Now, you see how we described it as g_{1}? What would g_{2} be? Interestingly, that would be 3↑↑↑ … ↑↑↑3 where there are g_{1} arrows. I am not saying there are g_{1} threes in the tower, I am saying that there are g_{1} arrows. Do this again, and g_{3} is 3↑↑↑ … ↑↑↑3 with g_{2} arrows. I cannot stress how unbelievably gargantuan these numbers are. It is impossible to even attempt to describe how many digits there are. The number of atoms in the observable universe is only something like (3↑↑3) raised to the sixth power, and we were far beyond this with simply 3↑↑↑3.

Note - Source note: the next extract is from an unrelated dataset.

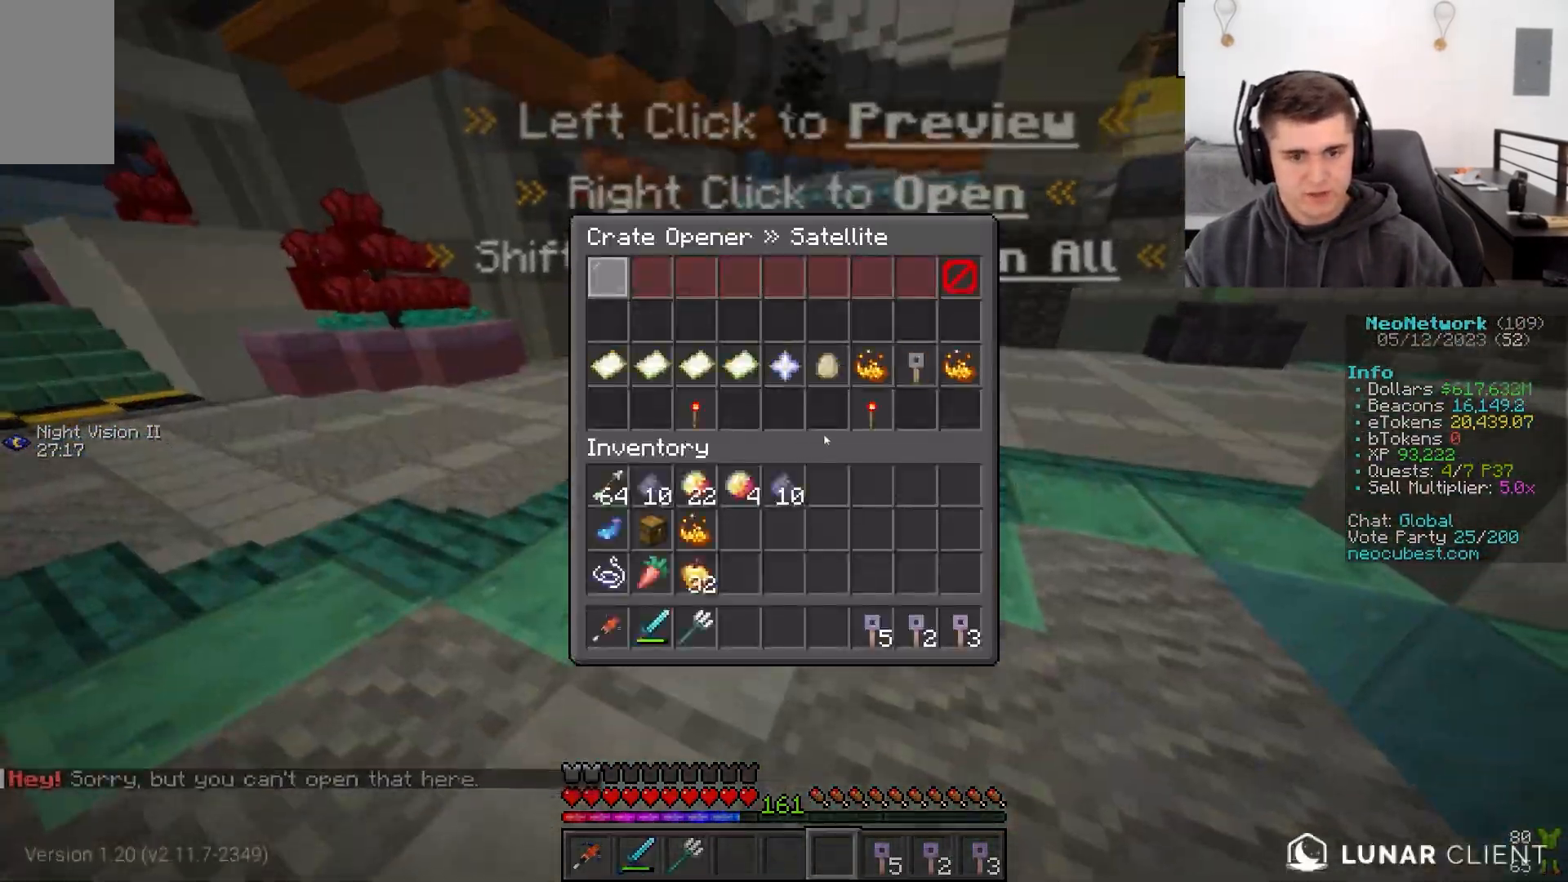
{"keys": [], "mouse": [], "events": []}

Back to Graham’s Number. Remember g_{3}? Continue that same process of creating a number higher of “g” until you get to g_{64}, and you have finally reached Graham’s Number. At this point, Graham’s Number seems like it may as well be infinite. When counting to infinity, we usually just go one, two, three, … ∞. But alas, Graham’s Number is farther from infinity than one is from Graham’s Number. By definition, even g with the subscript of Graham’s Number is smaller than infinity. So, next time you think about “infinity,” think about how large finite numbers can get and know infinity is honestly unimaginably further away than that.

*The views expressed in this column are those of the author and not necessarily those of The Observer.*